For the main terms, we have

$$\displaystyle\begin{array}{rcl} \sum _{0<\vert l\vert <N^{\varepsilon }}\vert m_{q,\lambda }(l\circ \alpha )\,\hat{\phi }_{K_{i},\delta }(l)\vert & \ll & N^{n-d}q^{-\frac{n} {D}+1}\left (1 + \frac{N} {q^{2+\varepsilon }\vert l\vert ^{1+\varepsilon }}\right )^{-\frac{n} {D}+1}(1 +\delta \vert l\vert )^{-2n} \\ & \ll & \,N^{n-d-\varepsilon ( \frac{n} {D}-1)}\,q^{-\frac{n} {D}+1}\delta ^{-n}, {}\end{array}$$
(8.125)

for q ≤ N (d−1)θ, choosing \(\varepsilon = (1 - 2(d - 1)\theta )/4\) as before. Also

$$\displaystyle\begin{array}{rcl} \sum _{\vert l\vert \geq N^{\varepsilon }}\vert m_{q,\lambda }(l\circ \alpha )\,\hat{\phi }_{K_{i},\delta }(l)\vert \,& \ll & \,N^{n-d}q^{-\frac{n} {D}+1}\sum _{\vert l\vert \geq N^{\varepsilon }}(1 +\delta \vert l\vert )^{-2n} \\ & \ll & \,N^{n-d}q^{-\frac{n} {D}+1}\,(1 +\delta N^{\varepsilon })^{-2n}\,N^{\varepsilon n}.{}\end{array}$$
(8.126)

Let \(\delta = N^{- \frac{\varepsilon }{ 4D} }\) then the right side of both (8.125) and (8.126) is \(O(N^{n-d- \frac{\varepsilon }{ 4D} }q^{-\frac{n} {D}+1})\). Summing for \(1 \leq q \leq N^{(d-1)\theta }\) and using (8.123) we obtain the estimate

$$\displaystyle{\vert D(K,\alpha,\lambda )\vert \,\ll \, N^{n-d- \frac{\varepsilon }{4D} }.}$$

Finally note that the exponent \(\eta _{d}:= \frac{\varepsilon } {4D}\,\) depend only on the parameter θ and D, hence ultimately only on dimension d, while the implicit constants in our estimates depend on the parameter δ 0 and not on the body K. This finishes the proof of Theorem 36. □ 

3.4 Some Possible Further Directions

Our estimates on the uniformity of the distribution of solutions to diophantine equations in many variables are by no means exhaustive. In fact even in the case of the sphere, it is not clear if our upper bounds are sharp or even what should be the sharp bounds. A closely related problem is to find lower bounds for the mean square average of the discrepancy of the lattice points on spheres over the family of all spherical caps. It is expected that the lattice points are far from optimally distributed and essentially higher lower bounds can be obtained then the uniform lower bounds given in [3, 15] and [12]. To obtain nontrivial lower bounds one may exploit the fact that lattice points in small caps are concentrated on lower dimensional spheres.

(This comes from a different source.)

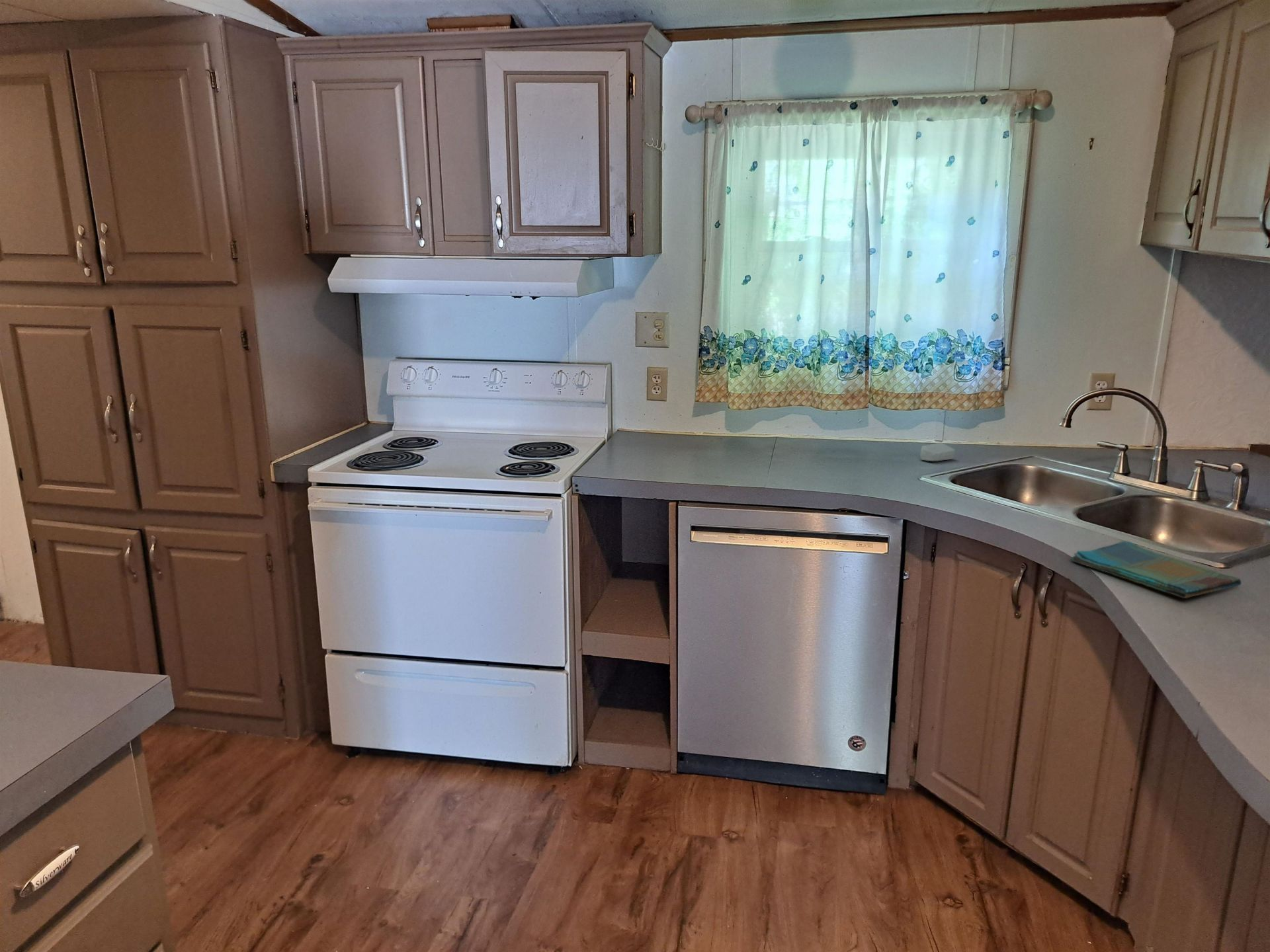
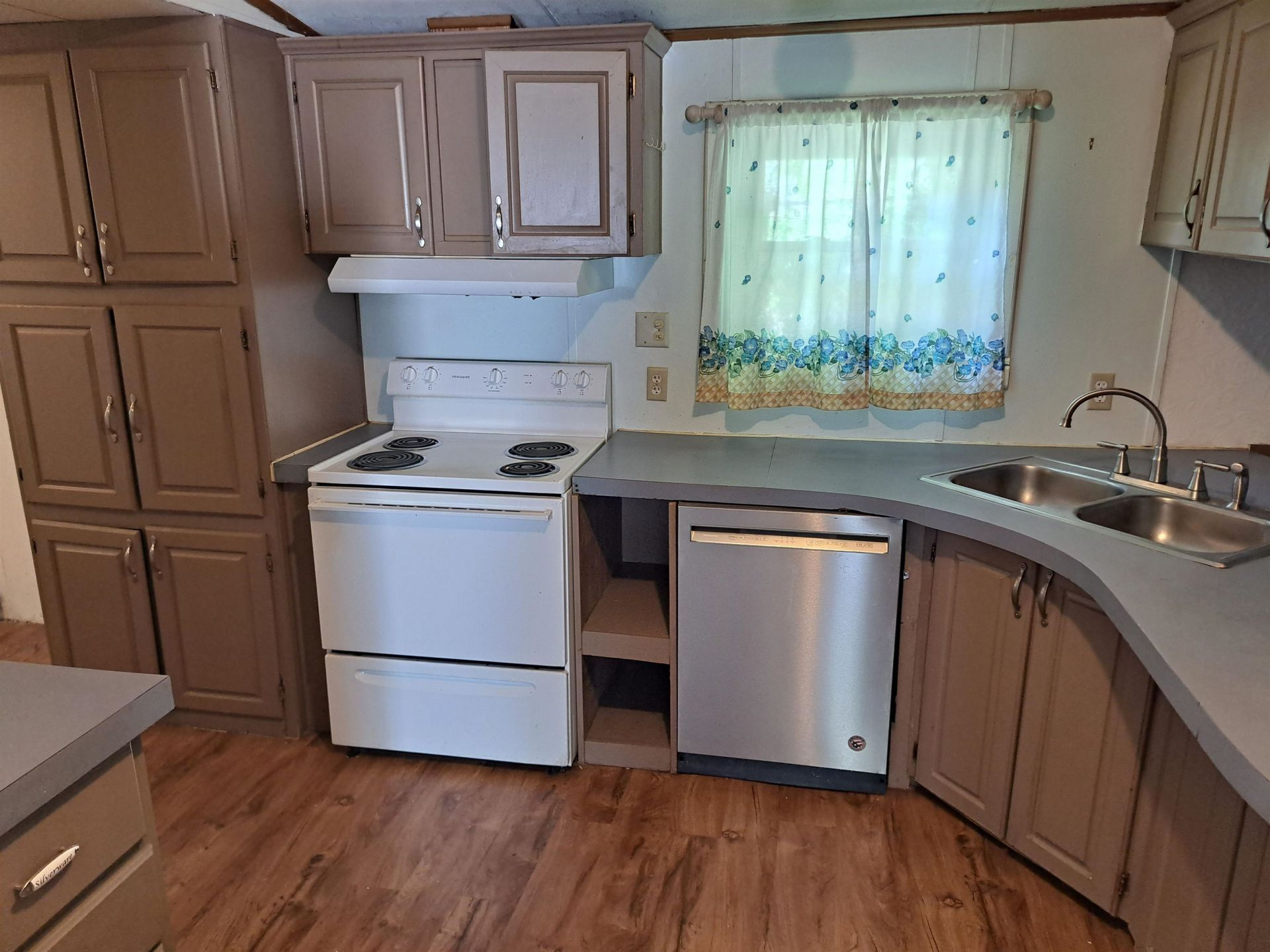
- soap bar [919,442,956,461]
- dish towel [1070,540,1242,599]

For higher degree polynomials it is unrealistic to expect sharp bounds in the generality we have discussed. The special case of the polynomial P(m) = m 1 d + + m n d (d even) deserves special attention as the number of the solutions of the equation P(m) = λ, the so-called Waring problem , has been studied extensively. In fact much sharper asymptotic formulas have been obtained than the ones which can derived from the Birch-Davenport method [18]. In general we have only considered positive polynomials of even degree, however there are natural analogues for indefinite forms. Indeed one may identify the solution set of the diophantine equation P(m 1, , m n ) = 0 within the box | m i  | ≤ N as the set of lattice points \(\mathbf{Z}_{P}(N) = S \cap \mathbf{Z}^{n} \cap [-N,N]^{n}\) where S = { P = 0} is the zero surface of P. One can shrink this set by a factor of N and study the discrepancy with respect to caps as N → .

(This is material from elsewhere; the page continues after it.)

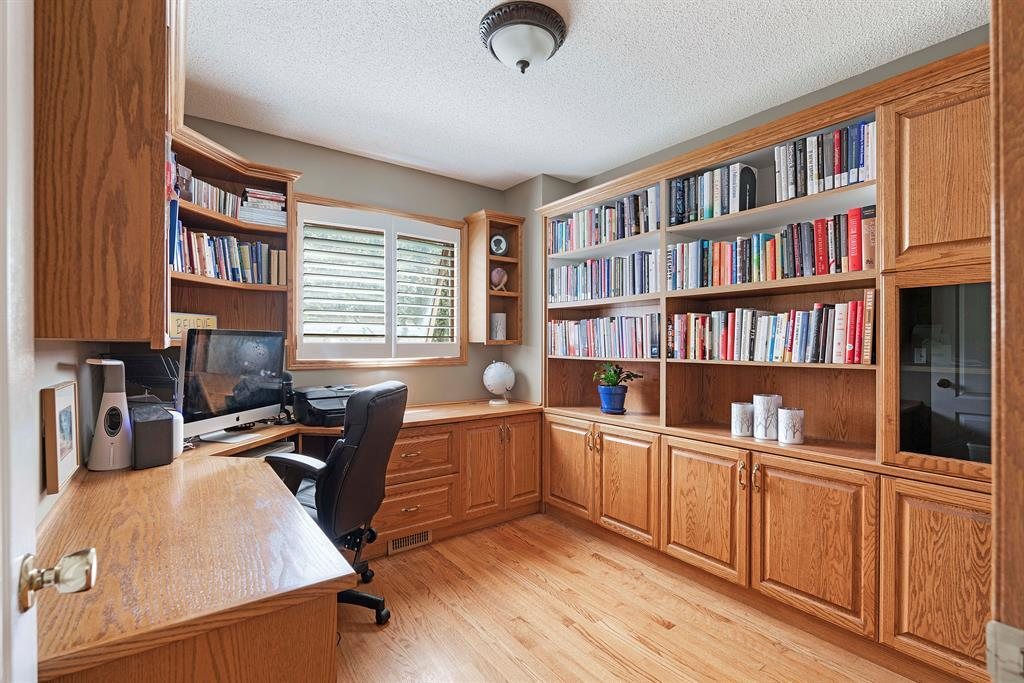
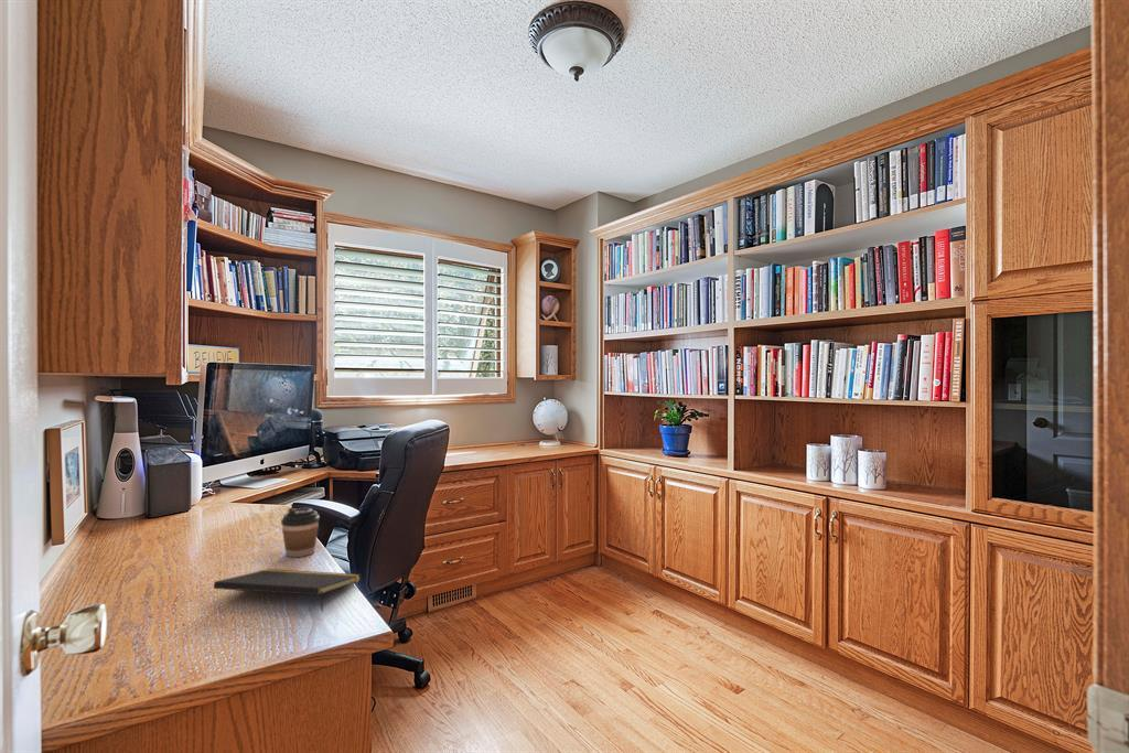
+ notepad [213,568,363,612]
+ coffee cup [280,507,321,558]
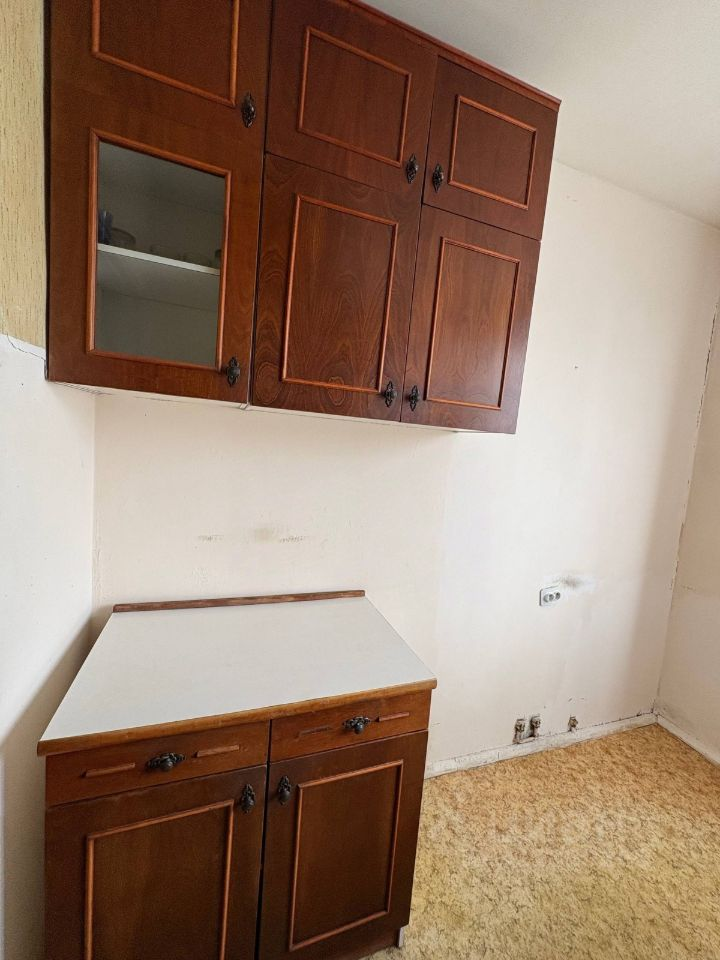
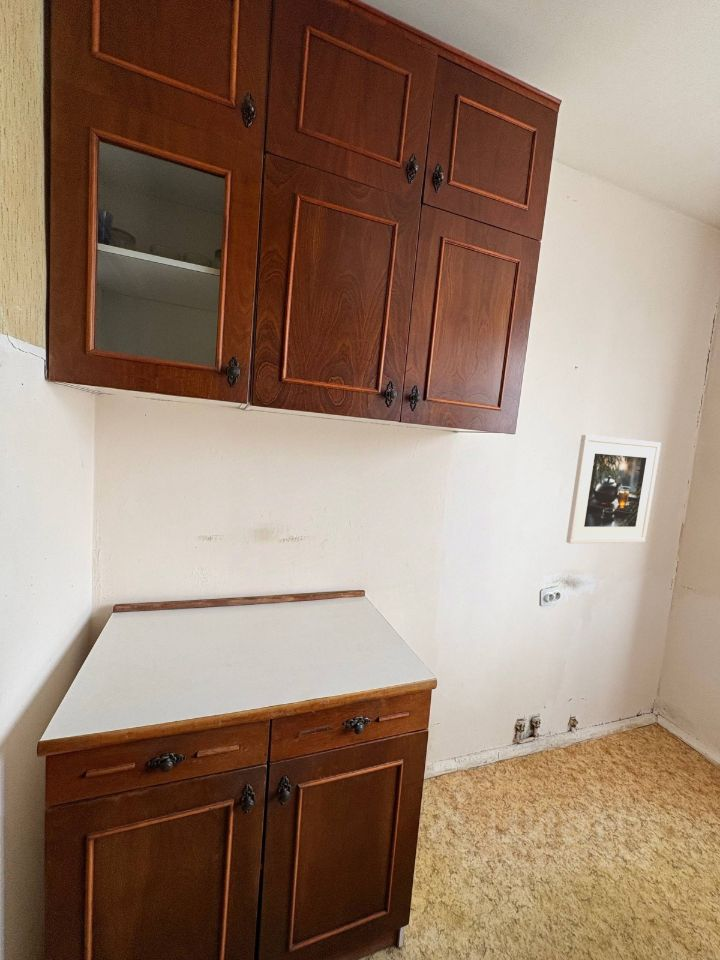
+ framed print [565,434,662,545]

Let us also remark that weaker bounds we have obtained for the distribution of the solutions modulo 1 seemed partly because of we have allowed very rough convex sets K. It might be true that better upper bounds can be given by assuming some smoothness of the boundary of the convex body, however it is not even immediately clear how to improve the bounds on the discrepancy with respect to balls.

Finally, as we mentioned in the introduction, the uniformity of distribution of the solutions modulo 1, is a special case of a more general phenomenon. It can be shown [11] that the images of the solution sets {P(m) = λ} become equi-distributed when mapped to a probability measure space X via a fully ergodic commuting family of measure preserving transformations. It would be interesting to see if one can get estimates for the rate of equi-distribution for other measure preserving systems than the flat torus with the coordinate shifts.